Construct a JacobianConfig instance based on the type and shape of the output vector y and the input vector x. The returned JacobianConfig instance contains all the work buffers required by ForwardDiff.jacobian/ForwardDiff.jacobian! with a target function of the form f!(y, x).

This constructor does not store/modify y or x.

ForwardDiff.HessianConfig{N}(x)

Construct a HessianConfig instance based on the type and shape of the input vector x. The returned HessianConfig instance contains all the work buffers required by ForwardDiff’s Hessian methods. If using ForwardDiff.hessian!(out::DiffBase.DiffResult, args...), use the constructor ForwardDiff.HessianConfig{N}(out, x) instead.

This constructor does not store/modify x.

ForwardDiff.HessianConfig{N}(out::DiffBase.DiffResult, x)

Construct an HessianConfig instance based on the type and shape of the storage in out and the input vector x. The returned HessianConfig instance contains all the work buffers required by ForwardDiff.hessian!(out::DiffBase.DiffResult, args...).

This constructor does not store/modify out or x.

ForwardDiff.MultithreadConfig(cfg::AbstractConfig)

Wrap the given cfg in a MultithreadConfig instance, which can then be passed to gradient or Hessian methods in order to enable experimental multithreading.

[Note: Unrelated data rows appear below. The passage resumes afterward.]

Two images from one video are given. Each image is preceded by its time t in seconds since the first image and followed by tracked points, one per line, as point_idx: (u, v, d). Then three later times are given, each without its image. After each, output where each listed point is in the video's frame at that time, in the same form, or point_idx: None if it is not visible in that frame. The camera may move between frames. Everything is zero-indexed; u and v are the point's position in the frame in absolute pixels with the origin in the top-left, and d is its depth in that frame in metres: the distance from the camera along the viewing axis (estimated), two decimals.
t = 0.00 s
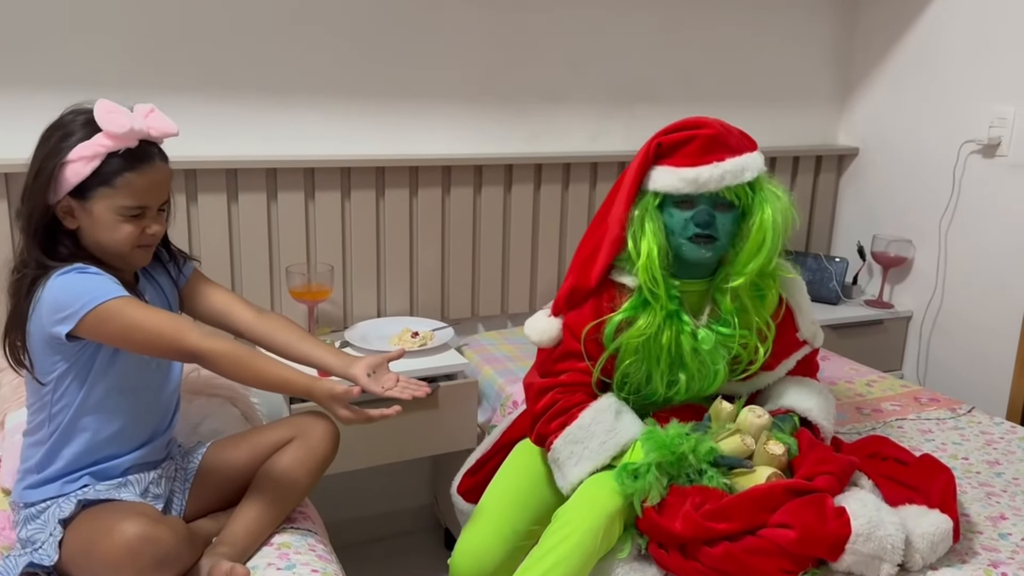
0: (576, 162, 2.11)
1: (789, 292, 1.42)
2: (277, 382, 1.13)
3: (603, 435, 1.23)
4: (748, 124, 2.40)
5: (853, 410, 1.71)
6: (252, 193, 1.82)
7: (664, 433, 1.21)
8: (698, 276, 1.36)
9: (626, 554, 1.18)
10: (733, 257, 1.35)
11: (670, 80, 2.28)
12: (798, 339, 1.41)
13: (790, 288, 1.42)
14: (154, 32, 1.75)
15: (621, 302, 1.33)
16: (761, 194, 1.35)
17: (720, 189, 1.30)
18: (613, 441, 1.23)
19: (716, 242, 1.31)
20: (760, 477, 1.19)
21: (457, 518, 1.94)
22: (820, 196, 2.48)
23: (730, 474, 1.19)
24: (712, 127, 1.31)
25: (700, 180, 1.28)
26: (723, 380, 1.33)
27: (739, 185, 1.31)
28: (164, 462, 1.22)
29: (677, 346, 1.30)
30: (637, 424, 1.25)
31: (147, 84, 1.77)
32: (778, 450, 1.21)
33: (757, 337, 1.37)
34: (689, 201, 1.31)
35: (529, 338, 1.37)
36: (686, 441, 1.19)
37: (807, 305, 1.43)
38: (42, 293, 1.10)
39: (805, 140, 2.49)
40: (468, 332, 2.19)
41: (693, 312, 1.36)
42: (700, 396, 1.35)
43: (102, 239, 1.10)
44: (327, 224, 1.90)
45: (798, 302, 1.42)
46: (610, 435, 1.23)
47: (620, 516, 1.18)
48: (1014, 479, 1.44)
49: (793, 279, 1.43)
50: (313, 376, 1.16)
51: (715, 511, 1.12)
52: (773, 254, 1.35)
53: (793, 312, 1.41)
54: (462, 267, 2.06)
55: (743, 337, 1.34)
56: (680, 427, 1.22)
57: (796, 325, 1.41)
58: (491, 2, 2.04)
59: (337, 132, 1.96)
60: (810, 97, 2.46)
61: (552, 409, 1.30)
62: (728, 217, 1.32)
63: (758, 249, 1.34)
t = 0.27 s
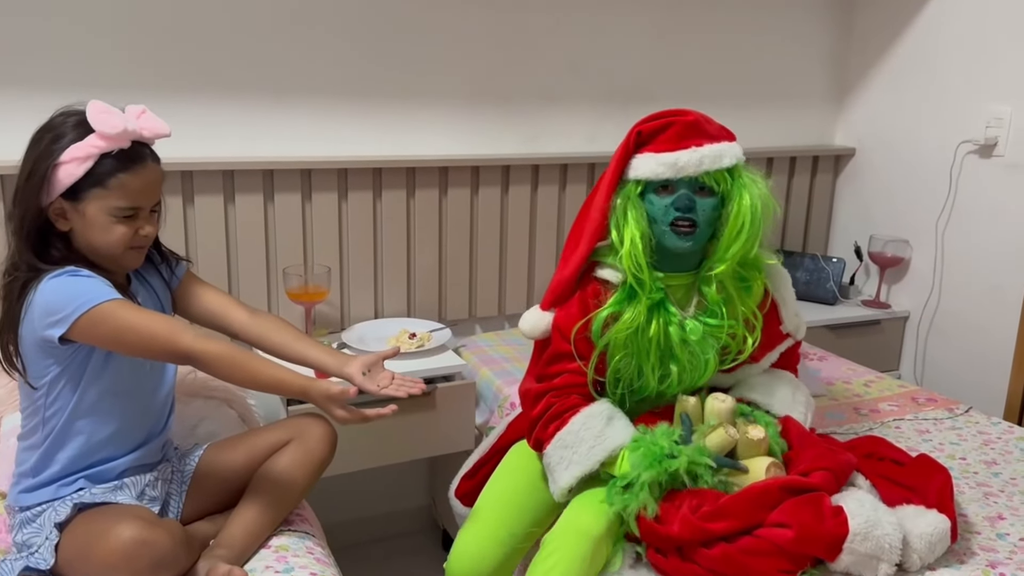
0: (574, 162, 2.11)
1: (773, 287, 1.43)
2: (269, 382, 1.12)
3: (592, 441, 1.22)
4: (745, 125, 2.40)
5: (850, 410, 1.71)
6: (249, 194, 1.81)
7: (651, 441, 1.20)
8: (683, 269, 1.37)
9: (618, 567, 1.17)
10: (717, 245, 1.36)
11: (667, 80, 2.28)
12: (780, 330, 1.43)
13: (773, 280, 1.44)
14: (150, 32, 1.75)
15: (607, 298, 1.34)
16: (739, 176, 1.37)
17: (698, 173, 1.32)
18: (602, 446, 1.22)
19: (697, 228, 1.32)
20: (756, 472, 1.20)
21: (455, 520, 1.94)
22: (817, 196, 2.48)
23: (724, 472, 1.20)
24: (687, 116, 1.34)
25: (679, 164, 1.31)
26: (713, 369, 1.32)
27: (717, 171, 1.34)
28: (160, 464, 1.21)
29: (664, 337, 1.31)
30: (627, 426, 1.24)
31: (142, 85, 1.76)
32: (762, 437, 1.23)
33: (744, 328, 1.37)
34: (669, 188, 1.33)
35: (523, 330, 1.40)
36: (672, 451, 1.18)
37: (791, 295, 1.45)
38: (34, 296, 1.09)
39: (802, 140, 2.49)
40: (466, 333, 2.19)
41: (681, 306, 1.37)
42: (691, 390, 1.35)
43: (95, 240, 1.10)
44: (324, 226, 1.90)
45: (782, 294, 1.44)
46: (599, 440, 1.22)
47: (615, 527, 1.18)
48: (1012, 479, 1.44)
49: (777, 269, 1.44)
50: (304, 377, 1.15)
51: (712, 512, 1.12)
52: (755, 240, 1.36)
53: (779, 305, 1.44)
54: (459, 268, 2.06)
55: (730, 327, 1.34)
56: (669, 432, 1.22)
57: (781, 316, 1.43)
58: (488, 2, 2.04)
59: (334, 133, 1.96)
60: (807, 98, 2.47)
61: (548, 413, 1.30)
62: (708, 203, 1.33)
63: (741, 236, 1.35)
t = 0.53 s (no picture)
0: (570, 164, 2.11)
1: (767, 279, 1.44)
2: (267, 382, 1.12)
3: (583, 421, 1.24)
4: (741, 126, 2.41)
5: (847, 411, 1.72)
6: (246, 197, 1.81)
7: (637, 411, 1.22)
8: (679, 261, 1.37)
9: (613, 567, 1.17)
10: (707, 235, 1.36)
11: (663, 82, 2.28)
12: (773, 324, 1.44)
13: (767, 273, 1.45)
14: (146, 35, 1.75)
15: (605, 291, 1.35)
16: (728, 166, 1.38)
17: (682, 168, 1.33)
18: (593, 425, 1.23)
19: (687, 220, 1.33)
20: (749, 429, 1.19)
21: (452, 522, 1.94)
22: (814, 197, 2.48)
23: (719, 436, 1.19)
24: (668, 112, 1.36)
25: (661, 163, 1.32)
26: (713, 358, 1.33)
27: (701, 164, 1.34)
28: (155, 467, 1.21)
29: (661, 327, 1.31)
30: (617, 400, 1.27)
31: (138, 88, 1.76)
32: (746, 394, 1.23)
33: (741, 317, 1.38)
34: (656, 184, 1.34)
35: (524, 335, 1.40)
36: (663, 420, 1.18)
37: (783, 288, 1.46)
38: (26, 300, 1.09)
39: (798, 141, 2.49)
40: (463, 335, 2.18)
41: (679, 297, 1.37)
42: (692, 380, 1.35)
43: (87, 244, 1.10)
44: (321, 228, 1.90)
45: (774, 287, 1.44)
46: (591, 419, 1.24)
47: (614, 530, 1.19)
48: (1008, 480, 1.44)
49: (768, 261, 1.45)
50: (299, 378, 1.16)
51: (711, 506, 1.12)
52: (745, 227, 1.37)
53: (772, 300, 1.44)
54: (456, 270, 2.06)
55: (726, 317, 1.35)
56: (657, 404, 1.23)
57: (775, 309, 1.44)
58: (484, 4, 2.04)
59: (331, 135, 1.96)
60: (803, 99, 2.47)
61: (547, 407, 1.31)
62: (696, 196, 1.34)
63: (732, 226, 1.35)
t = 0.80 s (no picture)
0: (567, 167, 2.12)
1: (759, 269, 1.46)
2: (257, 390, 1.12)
3: (584, 394, 1.23)
4: (738, 129, 2.41)
5: (844, 413, 1.72)
6: (243, 202, 1.81)
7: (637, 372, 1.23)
8: (674, 252, 1.39)
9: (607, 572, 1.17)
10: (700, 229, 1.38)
11: (659, 85, 2.29)
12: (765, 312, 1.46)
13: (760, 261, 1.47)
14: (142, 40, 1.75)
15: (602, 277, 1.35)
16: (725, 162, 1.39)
17: (679, 163, 1.34)
18: (597, 391, 1.23)
19: (682, 212, 1.35)
20: (749, 372, 1.21)
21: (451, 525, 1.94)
22: (810, 199, 2.48)
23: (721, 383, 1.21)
24: (666, 108, 1.37)
25: (661, 155, 1.33)
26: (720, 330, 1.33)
27: (698, 160, 1.36)
28: (152, 472, 1.21)
29: (659, 311, 1.31)
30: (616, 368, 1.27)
31: (134, 93, 1.76)
32: (740, 339, 1.25)
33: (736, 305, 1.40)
34: (653, 177, 1.36)
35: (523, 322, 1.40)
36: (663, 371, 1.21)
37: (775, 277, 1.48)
38: (18, 307, 1.09)
39: (794, 144, 2.49)
40: (461, 338, 2.19)
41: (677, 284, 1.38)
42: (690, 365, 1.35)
43: (79, 249, 1.10)
44: (318, 233, 1.90)
45: (766, 274, 1.47)
46: (595, 386, 1.24)
47: (607, 532, 1.20)
48: (1005, 481, 1.44)
49: (762, 252, 1.47)
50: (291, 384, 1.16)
51: (713, 484, 1.12)
52: (738, 224, 1.39)
53: (766, 287, 1.47)
54: (453, 274, 2.06)
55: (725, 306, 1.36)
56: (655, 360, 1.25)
57: (767, 297, 1.47)
58: (480, 8, 2.04)
59: (328, 140, 1.96)
60: (799, 101, 2.47)
61: (546, 390, 1.30)
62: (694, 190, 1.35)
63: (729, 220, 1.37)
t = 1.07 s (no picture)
0: (564, 173, 2.12)
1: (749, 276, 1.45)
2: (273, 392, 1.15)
3: (549, 385, 1.27)
4: (734, 133, 2.42)
5: (841, 417, 1.72)
6: (241, 208, 1.82)
7: (599, 368, 1.26)
8: (660, 253, 1.38)
9: None
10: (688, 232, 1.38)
11: (656, 90, 2.29)
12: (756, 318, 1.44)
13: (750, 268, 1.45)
14: (140, 47, 1.75)
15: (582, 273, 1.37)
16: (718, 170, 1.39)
17: (672, 167, 1.34)
18: (559, 386, 1.26)
19: (670, 215, 1.35)
20: (699, 379, 1.20)
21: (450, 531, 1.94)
22: (807, 203, 2.49)
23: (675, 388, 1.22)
24: (661, 112, 1.37)
25: (653, 158, 1.33)
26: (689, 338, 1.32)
27: (690, 165, 1.36)
28: (151, 478, 1.21)
29: (634, 311, 1.32)
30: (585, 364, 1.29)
31: (132, 101, 1.77)
32: (700, 347, 1.25)
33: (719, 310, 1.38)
34: (645, 179, 1.36)
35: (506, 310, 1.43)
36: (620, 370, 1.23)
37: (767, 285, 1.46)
38: (16, 321, 1.09)
39: (791, 147, 2.50)
40: (459, 344, 2.19)
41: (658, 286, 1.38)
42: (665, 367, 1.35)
43: (78, 258, 1.10)
44: (316, 239, 1.90)
45: (757, 280, 1.45)
46: (557, 382, 1.27)
47: (610, 539, 1.20)
48: (1002, 484, 1.45)
49: (751, 260, 1.46)
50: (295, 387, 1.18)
51: (677, 484, 1.13)
52: (725, 230, 1.38)
53: (754, 293, 1.44)
54: (451, 279, 2.07)
55: (703, 309, 1.35)
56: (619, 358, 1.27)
57: (757, 305, 1.44)
58: (477, 14, 2.05)
59: (327, 146, 1.97)
60: (795, 105, 2.48)
61: (521, 379, 1.35)
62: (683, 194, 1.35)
63: (716, 227, 1.37)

Jacobian methods do not yet support multithreading.

Note that multithreaded ForwardDiff API methods will attempt to use all available threads. In the future, once Julia exposes more fine-grained threading primitives, a MultithreadConfig constructor may be added which takes in a user-provided subset of thread IDs instead of using all available threads.